*EXERCISE REQUIREMENTS*:
In the records below, find the line that contains "(925, 872) none" and the line that contains "[56,240,96,253] RHEL ->"; write out exactly those two lines and everything between them, without the pictures.

*MATERIAL FOR THIS TASK*:

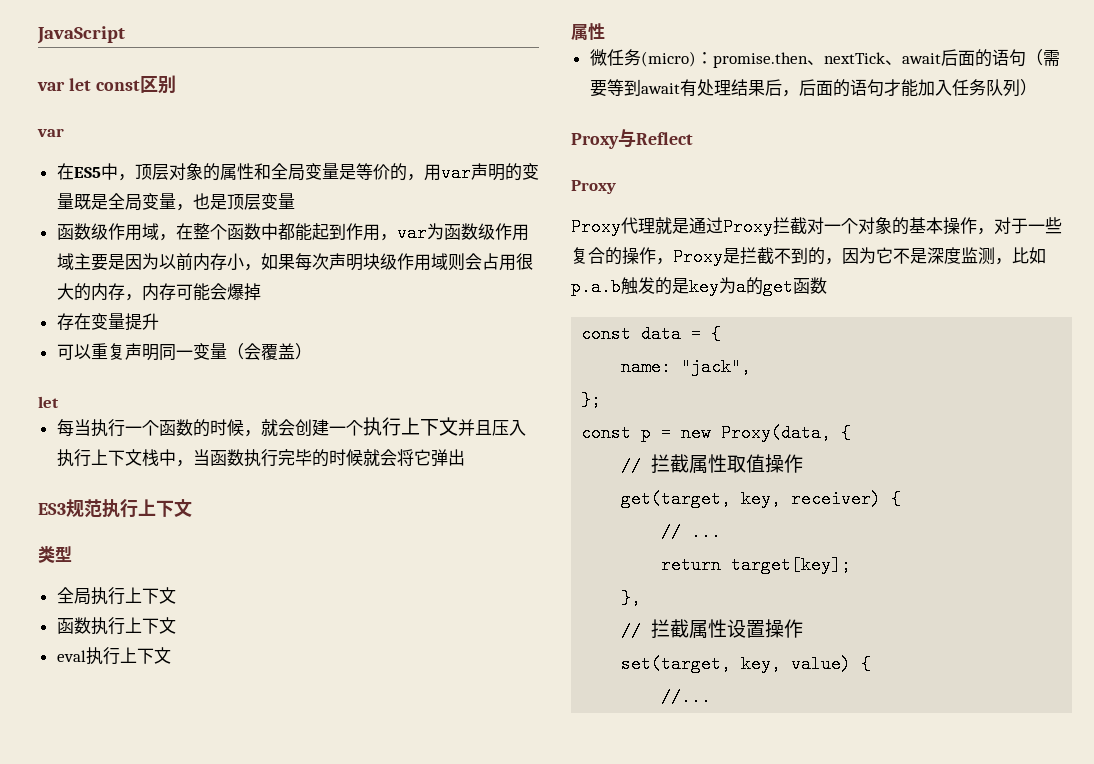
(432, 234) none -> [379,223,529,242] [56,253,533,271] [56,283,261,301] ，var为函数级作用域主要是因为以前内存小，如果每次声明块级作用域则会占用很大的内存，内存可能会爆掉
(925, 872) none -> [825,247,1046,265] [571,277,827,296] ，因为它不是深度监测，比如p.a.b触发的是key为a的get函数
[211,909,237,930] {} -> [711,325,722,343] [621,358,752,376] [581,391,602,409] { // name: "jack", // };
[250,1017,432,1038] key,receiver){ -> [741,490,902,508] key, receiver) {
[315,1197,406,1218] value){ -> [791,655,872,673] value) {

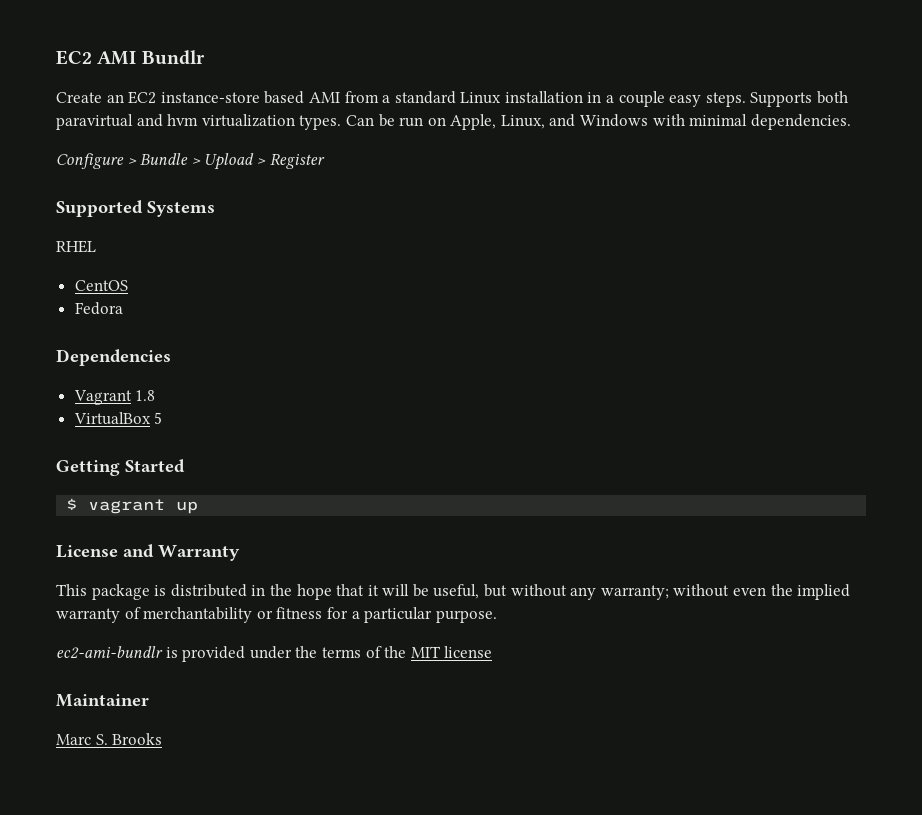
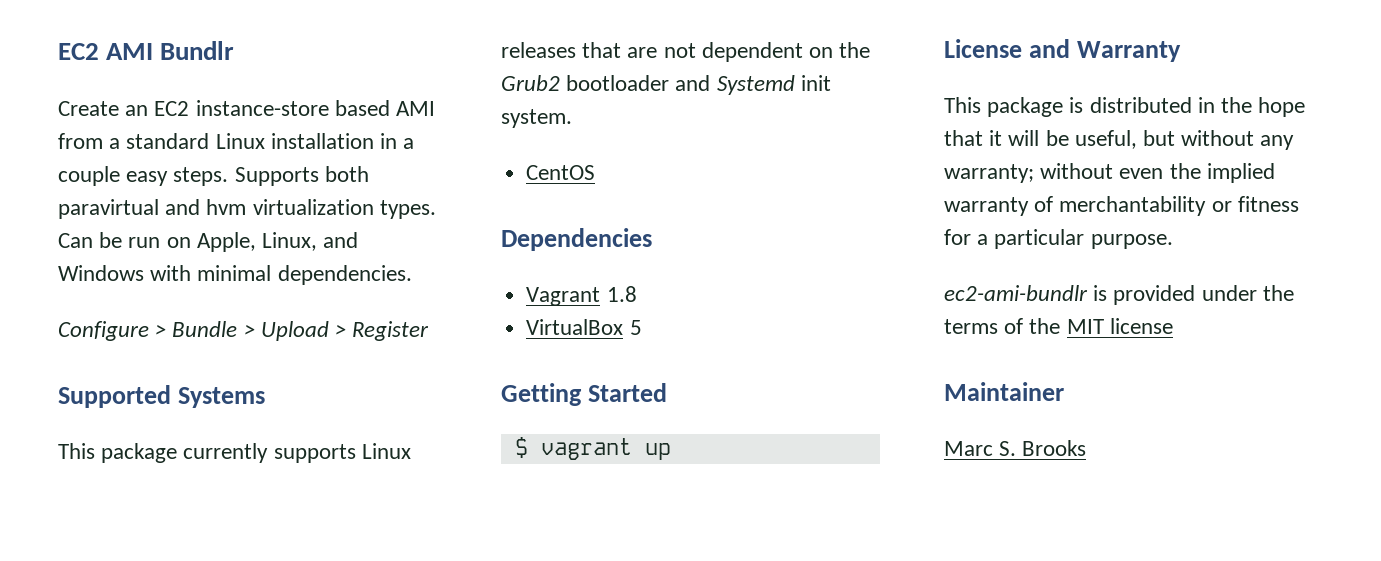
[56,240,96,253] RHEL -> [58,443,411,463] [501,42,871,62] [501,75,831,95] [501,109,572,128] This package currently supports Linux releases that are not dependent on the Grub2 bootloader and Systemd init system.
[74,302,123,315] // Fedora -> (596, 172) none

*ANSWER TO THE EXERCISE*:
(925, 872) none -> [825,247,1046,265] [571,277,827,296] ，因为它不是深度监测，比如p.a.b触发的是key为a的get函数
[211,909,237,930] {} -> [711,325,722,343] [621,358,752,376] [581,391,602,409] { // name: "jack", // };
[250,1017,432,1038] key,receiver){ -> [741,490,902,508] key, receiver) {
[315,1197,406,1218] value){ -> [791,655,872,673] value) {

[56,240,96,253] RHEL -> [58,443,411,463] [501,42,871,62] [501,75,831,95] [501,109,572,128] This package currently supports Linux releases that are not dependent on the Grub2 bootloader and Systemd init system.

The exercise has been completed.